Jackie shrugged. "Well, you weren't listening to me. You were staring at that stupid ceiling... again." She deadpanned, giving Jules, who was also enamored by the mural as much as I, a side-eye glance.
"You still didn't have to hit me! What do you want?!"
"Don't remember. Your whining made me lose my train of thought." Jackie shrugged once more before digging back into her meatloaf. I just rolled my eyes at her and continued eating.
"Honestly, OJ, I don't get why you're so captivated by that thing. It's just a picture of a fake prophecy. We all know it's just a myth," Josh said, his words muffled by the immense amount of food in his mouth. He, too, was side-eyeing Jules, who was now looking between him and his sister, appalled.
Yeah, she definitely doesn’t like them. I concluded.
"Joshua, how many times do I have to tell you to stop talking with your mouth full?! You're not a pig!" I scolded.
Josh swallowed his food and smirked. "No, but I am a dog." He playfully snarled. I rolled my eyes with a chuckle while Jackie giggled at her little brother's antics.
We went back to our meals, making small conversation about the Full Moon Bonfire tonight. Josh and Jackie always ask me to go with them, and tonight was no different. I just responded with my usual answer; "It's not my type of crowd". So, in typical Josh and Jackie fashion, they teased me about becoming a shut-in, and in typical OJ fashion, I teased them about being underage drunks until they dropped the topic, leaving me to eat and daydream in peace.
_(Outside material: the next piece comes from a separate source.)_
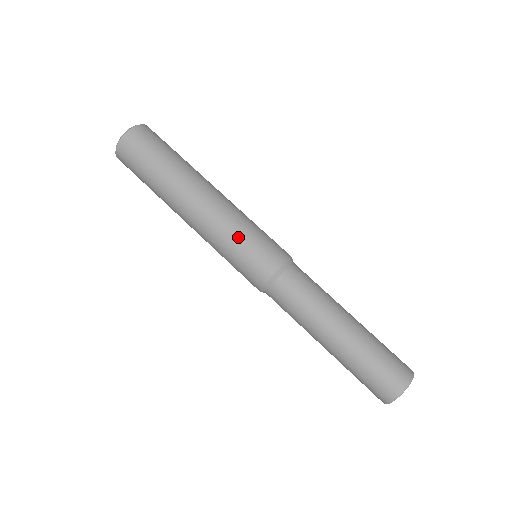
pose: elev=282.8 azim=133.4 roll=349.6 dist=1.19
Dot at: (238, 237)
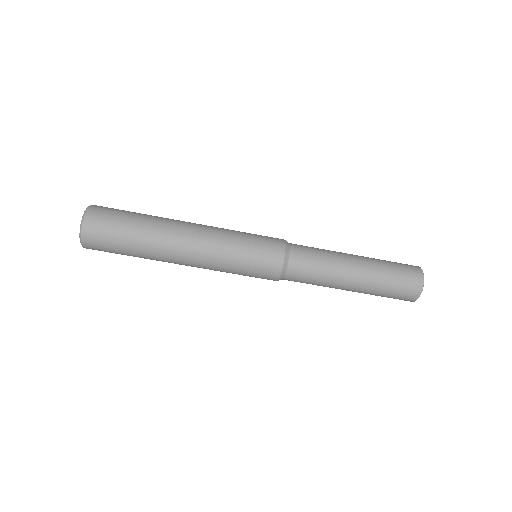
Dot at: (237, 255)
Amid our meal, an uneasy feeling rose in my gut. Usually, when I get feelings like these, they're never wrong, and this feeling told me that all hell was about to break loose.
I was going to link Kyson and the guys, but before I could, a warning shot through the pack link from the Delta patrol.
Rogues have breached the northwest border!!
And just like I predicted… All hell broke loose.